CLARIFICADORA experiencia la de la elección del presidente de la Cámara de Representantes en Estados Unidos. Al elegido le han hecho falta quince votaciones y cuatro días de sudores para conseguir lo que la mayoría de congresistas de su partido –el Republicano– le podría haber dado a la primera. ¿Independientes en sus voluntades frente al rodillo de la disciplina de partido? Nada más lejos. Solo una obediencia alternativa en favor de la corriente ultrapopulista aglutinada en torno a Donald Trump en el autodenominado “caucus de la libertad”. Cuanto más exclusivos son los intereses que aglutinan, más altruistas suenan los nombres que se ponen. 
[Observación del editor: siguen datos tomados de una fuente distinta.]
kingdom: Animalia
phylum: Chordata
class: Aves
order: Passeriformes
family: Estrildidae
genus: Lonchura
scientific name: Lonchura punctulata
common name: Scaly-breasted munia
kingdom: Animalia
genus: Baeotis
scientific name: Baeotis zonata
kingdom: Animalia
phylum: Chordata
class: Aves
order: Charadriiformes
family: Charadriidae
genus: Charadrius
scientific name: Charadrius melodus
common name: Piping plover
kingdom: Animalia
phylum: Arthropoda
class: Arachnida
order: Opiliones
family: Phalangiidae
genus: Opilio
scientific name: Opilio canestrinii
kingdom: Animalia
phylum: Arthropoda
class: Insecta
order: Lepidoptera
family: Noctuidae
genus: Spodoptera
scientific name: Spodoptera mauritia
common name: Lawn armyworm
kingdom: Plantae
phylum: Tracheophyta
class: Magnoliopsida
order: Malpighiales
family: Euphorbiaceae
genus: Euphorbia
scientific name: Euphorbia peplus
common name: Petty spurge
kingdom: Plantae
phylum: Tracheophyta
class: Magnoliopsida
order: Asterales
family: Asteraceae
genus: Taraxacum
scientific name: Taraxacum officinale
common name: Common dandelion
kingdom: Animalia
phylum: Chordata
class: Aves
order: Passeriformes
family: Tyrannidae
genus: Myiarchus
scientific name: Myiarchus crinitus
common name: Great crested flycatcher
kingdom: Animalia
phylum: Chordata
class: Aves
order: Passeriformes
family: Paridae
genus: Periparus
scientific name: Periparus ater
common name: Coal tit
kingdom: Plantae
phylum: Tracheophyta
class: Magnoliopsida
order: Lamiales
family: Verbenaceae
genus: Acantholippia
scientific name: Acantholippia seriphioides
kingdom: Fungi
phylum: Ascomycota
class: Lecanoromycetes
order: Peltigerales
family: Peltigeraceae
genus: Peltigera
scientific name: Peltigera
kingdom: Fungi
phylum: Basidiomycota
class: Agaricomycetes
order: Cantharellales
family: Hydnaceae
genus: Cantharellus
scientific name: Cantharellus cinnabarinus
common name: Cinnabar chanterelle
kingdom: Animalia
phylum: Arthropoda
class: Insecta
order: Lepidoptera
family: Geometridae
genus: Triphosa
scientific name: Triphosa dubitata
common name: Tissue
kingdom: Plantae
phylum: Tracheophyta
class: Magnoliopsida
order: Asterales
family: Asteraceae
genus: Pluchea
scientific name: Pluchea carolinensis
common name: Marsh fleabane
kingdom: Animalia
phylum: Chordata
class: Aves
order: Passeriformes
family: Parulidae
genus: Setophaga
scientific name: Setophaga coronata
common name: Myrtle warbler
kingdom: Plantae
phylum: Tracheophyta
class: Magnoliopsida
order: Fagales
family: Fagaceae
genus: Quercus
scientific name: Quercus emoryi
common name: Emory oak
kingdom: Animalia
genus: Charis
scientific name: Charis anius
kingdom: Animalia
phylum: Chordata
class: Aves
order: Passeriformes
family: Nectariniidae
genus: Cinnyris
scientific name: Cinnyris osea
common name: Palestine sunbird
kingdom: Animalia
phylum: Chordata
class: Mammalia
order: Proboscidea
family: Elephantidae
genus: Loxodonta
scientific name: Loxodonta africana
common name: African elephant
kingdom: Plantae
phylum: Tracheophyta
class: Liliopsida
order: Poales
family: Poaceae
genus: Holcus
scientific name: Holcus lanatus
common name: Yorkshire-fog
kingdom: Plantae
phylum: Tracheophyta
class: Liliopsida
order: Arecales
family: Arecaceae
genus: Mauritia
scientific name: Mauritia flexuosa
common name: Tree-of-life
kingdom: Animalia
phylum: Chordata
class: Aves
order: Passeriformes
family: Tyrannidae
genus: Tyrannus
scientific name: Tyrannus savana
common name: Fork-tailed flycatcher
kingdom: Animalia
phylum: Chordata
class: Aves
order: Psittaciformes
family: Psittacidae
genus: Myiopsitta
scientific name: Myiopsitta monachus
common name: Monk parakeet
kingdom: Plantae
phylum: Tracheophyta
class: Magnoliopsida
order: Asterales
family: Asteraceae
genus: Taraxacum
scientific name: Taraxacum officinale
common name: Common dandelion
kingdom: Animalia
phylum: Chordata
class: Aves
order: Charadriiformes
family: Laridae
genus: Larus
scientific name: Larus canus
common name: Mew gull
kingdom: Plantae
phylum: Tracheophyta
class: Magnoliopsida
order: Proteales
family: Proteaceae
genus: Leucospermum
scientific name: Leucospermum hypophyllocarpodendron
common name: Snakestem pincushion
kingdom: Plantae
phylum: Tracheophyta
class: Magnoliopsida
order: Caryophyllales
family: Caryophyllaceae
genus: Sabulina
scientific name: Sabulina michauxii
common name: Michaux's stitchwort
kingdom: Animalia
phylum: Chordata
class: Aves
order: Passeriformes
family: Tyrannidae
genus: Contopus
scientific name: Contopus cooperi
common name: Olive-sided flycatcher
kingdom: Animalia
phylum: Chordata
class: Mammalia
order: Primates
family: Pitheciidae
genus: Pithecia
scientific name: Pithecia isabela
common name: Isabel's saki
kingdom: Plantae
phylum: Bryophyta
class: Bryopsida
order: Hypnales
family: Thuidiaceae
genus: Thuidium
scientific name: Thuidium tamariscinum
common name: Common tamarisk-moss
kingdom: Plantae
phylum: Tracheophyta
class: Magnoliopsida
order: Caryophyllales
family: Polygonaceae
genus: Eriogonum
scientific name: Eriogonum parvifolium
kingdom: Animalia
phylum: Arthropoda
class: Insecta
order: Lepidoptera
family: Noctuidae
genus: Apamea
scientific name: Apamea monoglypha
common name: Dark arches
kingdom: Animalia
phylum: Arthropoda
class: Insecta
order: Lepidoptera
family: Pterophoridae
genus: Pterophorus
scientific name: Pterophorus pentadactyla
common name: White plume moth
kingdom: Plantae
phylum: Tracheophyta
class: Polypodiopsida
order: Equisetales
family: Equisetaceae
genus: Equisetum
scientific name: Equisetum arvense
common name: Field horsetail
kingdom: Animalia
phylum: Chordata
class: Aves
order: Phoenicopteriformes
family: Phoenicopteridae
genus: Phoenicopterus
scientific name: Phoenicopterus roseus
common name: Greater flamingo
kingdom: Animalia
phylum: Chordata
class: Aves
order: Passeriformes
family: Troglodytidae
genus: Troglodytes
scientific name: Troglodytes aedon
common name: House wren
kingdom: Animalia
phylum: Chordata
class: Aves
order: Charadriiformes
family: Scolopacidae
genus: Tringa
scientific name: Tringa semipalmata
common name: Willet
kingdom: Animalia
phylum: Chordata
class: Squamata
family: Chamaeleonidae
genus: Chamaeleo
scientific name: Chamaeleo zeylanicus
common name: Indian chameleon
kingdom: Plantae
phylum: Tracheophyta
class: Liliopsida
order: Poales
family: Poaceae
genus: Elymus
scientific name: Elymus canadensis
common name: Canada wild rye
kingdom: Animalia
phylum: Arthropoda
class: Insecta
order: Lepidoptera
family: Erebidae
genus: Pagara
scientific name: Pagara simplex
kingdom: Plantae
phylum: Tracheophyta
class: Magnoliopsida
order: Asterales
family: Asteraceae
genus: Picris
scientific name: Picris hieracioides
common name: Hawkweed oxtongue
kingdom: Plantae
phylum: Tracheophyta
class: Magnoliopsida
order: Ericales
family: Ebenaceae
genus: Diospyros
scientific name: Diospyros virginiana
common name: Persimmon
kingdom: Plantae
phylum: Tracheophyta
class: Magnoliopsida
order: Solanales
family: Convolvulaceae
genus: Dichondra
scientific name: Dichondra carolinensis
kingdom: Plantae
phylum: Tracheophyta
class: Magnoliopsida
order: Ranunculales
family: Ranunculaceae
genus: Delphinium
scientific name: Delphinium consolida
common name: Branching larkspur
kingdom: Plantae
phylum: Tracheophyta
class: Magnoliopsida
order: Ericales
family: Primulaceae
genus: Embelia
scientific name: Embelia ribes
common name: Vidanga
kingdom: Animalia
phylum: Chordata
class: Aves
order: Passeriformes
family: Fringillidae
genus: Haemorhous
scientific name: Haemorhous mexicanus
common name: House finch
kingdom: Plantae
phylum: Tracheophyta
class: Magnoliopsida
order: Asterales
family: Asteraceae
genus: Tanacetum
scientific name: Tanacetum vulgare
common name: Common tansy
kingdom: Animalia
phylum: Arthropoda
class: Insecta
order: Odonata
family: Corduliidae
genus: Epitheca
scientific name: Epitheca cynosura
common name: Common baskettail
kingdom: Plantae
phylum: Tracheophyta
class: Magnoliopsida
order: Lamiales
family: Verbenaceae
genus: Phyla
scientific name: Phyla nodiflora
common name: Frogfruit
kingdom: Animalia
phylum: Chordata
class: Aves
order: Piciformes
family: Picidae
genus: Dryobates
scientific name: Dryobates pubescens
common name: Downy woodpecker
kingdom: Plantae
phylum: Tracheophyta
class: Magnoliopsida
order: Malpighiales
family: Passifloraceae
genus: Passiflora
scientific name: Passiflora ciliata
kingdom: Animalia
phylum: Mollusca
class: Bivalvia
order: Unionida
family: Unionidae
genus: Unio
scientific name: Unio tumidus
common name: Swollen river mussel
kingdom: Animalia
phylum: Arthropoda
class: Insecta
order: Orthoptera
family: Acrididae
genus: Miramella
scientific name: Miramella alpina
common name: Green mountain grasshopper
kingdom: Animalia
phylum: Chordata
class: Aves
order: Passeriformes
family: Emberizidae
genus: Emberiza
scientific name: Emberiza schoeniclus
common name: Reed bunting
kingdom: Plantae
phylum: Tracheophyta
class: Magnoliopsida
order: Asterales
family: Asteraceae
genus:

Lo ocurrido en la política estadounidense no difiere de lo que ocurre en la europea ni es exclusivo de la ultraderecha, aunque esta lo haga con el descaro de quien se siente tocado por la misión divina de conducir al rebaño en su propio beneficio. Las minorías populistas han logrado hacer de la diversidad sociopolítica su corral. Se mueven en ella con la agilidad que no tienen esos grandes partidos que antaño asumían que la moderación y la centralidad eran la virtud y el equilibrio en democracia –lo mismo desde el centroizquierda que desde el centroderecha– y tiran de sus riendas hacia sus postulados más extremos a cambio de unas mayorías absolutas que anhelan y necesitan en la polarización. Los ultras republicanos no difieren de la ultraderecha europea –¡ojo!, y tampoco de la ultraizquierda– en la estrategia de vender su apoyo a las fuerzas más moderadas al precio de empujarlos a apoyar, o al menos otorgar con su silencio, el desplazamiento del eje del debate político hacia sus postulados más extremos, populistas y dogmáticos, facilitando que emblemas socialmente minoritarios e, incluso, democráticamente cuestionables ganen el centro de los debates y se consoliden en el imaginario colectivo y la agenda política.